[What the task requires]
Render every text line in the records below as a JSON array of strings, one string per line, with blank lines omitted. Leave the pictures out of the output.

[Exercise data]

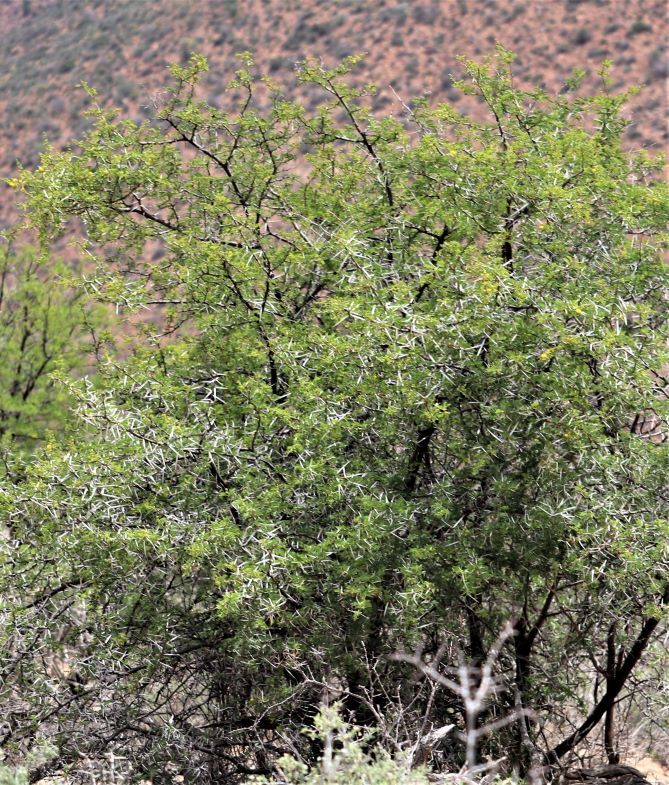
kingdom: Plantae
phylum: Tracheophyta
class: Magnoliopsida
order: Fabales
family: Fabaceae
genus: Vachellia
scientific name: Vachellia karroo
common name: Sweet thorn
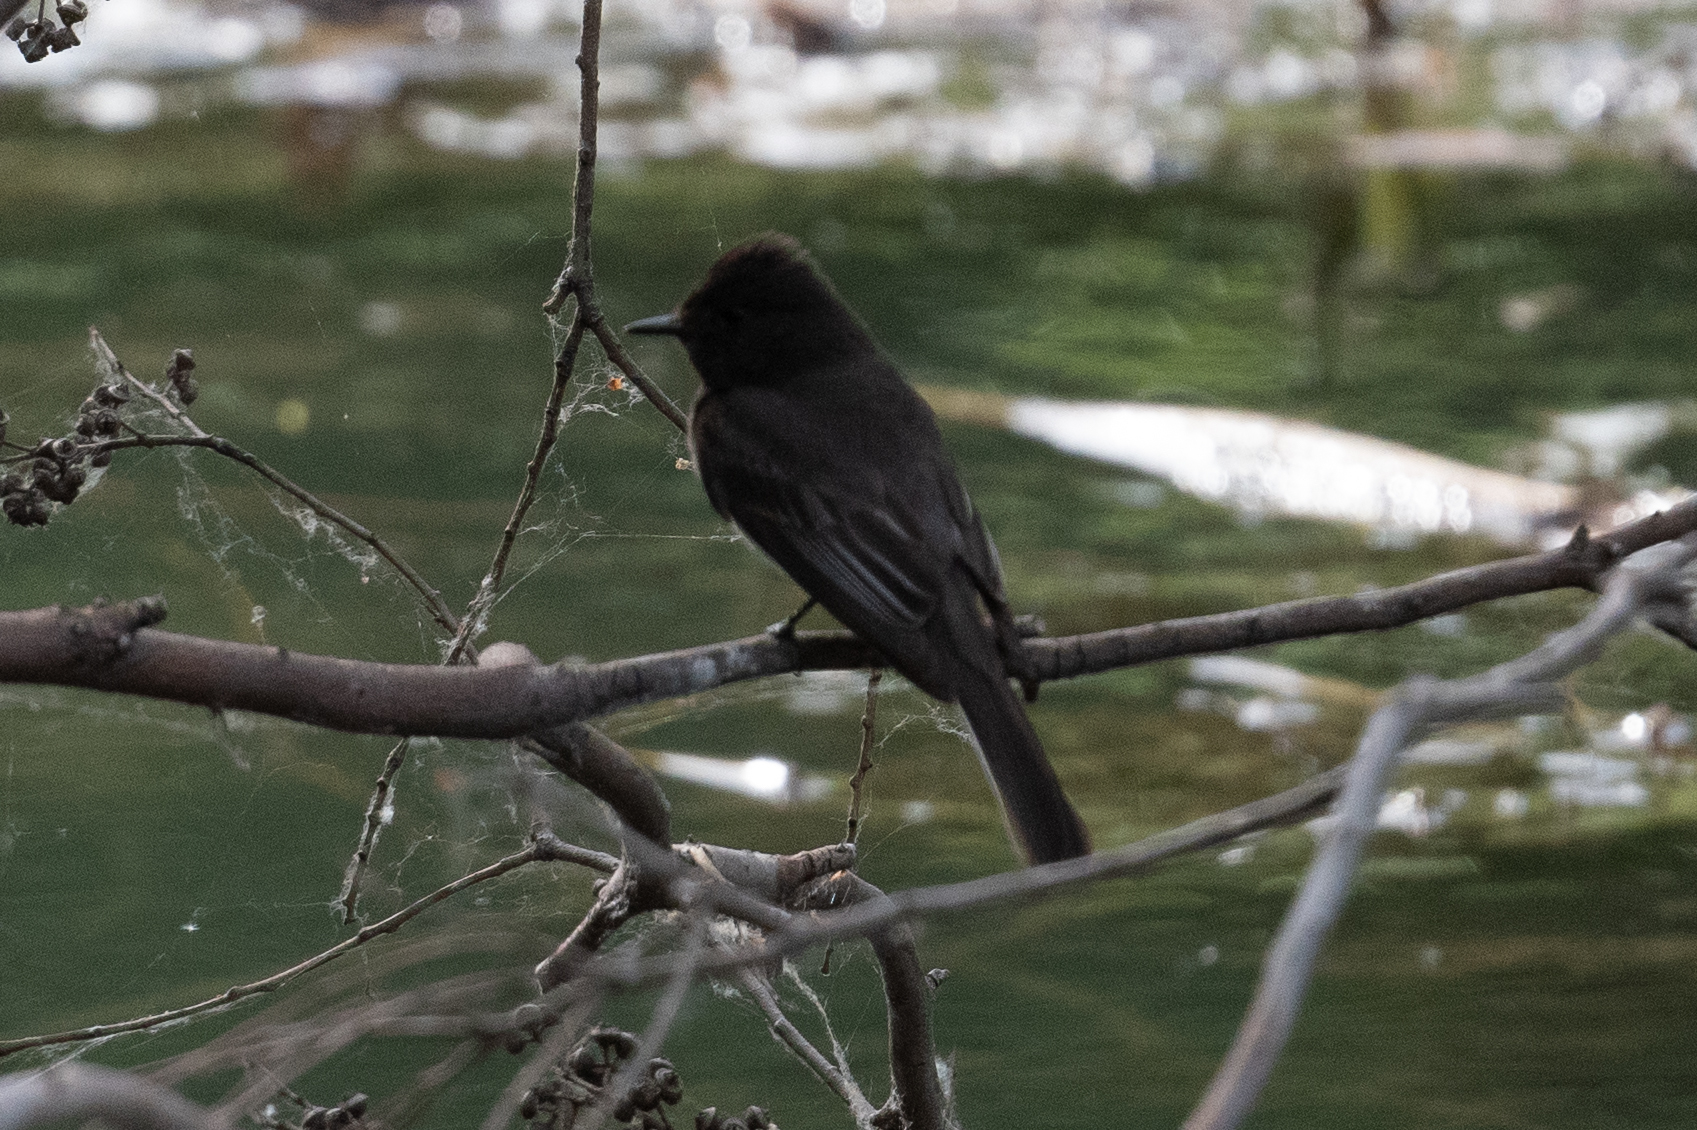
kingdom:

[The solution]
[
  "kingdom: Plantae",
  "phylum: Tracheophyta",
  "class: Magnoliopsida",
  "order: Fabales",
  "family: Fabaceae",
  "genus: Vachellia",
  "scientific name: Vachellia karroo",
  "common name: Sweet thorn",
  "kingdom:"
]